→ **Required task**
Locate each line in the records below that contains the string "elev", treating uppercase and lowercase as different, and copy those lines out.
-- begin Stored rows --
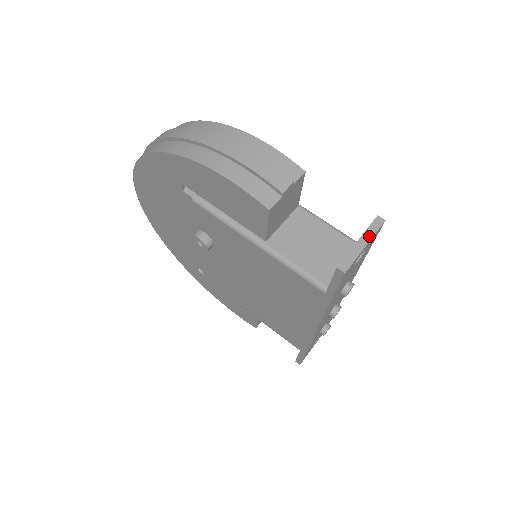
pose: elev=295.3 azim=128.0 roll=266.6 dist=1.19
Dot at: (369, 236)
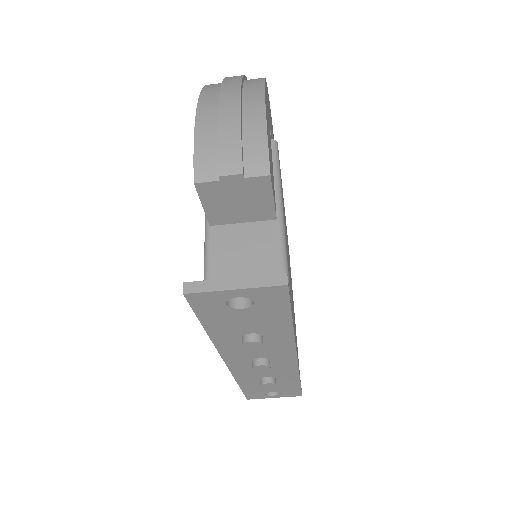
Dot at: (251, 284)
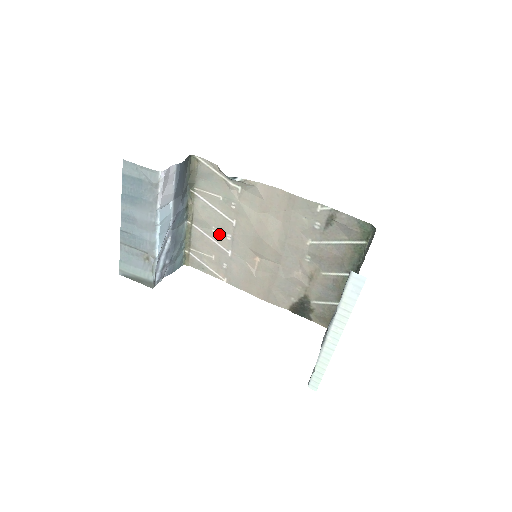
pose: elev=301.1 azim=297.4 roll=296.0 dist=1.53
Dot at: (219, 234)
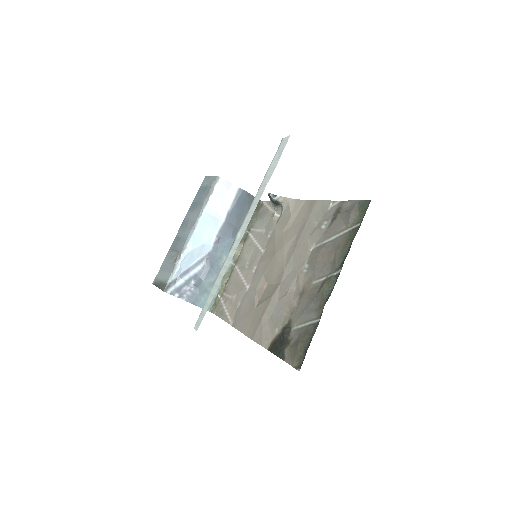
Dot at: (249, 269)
-- end Stored rows --
-- begin Stored rows --
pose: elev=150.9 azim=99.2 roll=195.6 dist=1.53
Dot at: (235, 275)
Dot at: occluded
-- end Stored rows --
→ **Final result**
pose: elev=295.3 azim=128.0 roll=266.6 dist=1.19
pose: elev=301.1 azim=297.4 roll=296.0 dist=1.53
pose: elev=150.9 azim=99.2 roll=195.6 dist=1.53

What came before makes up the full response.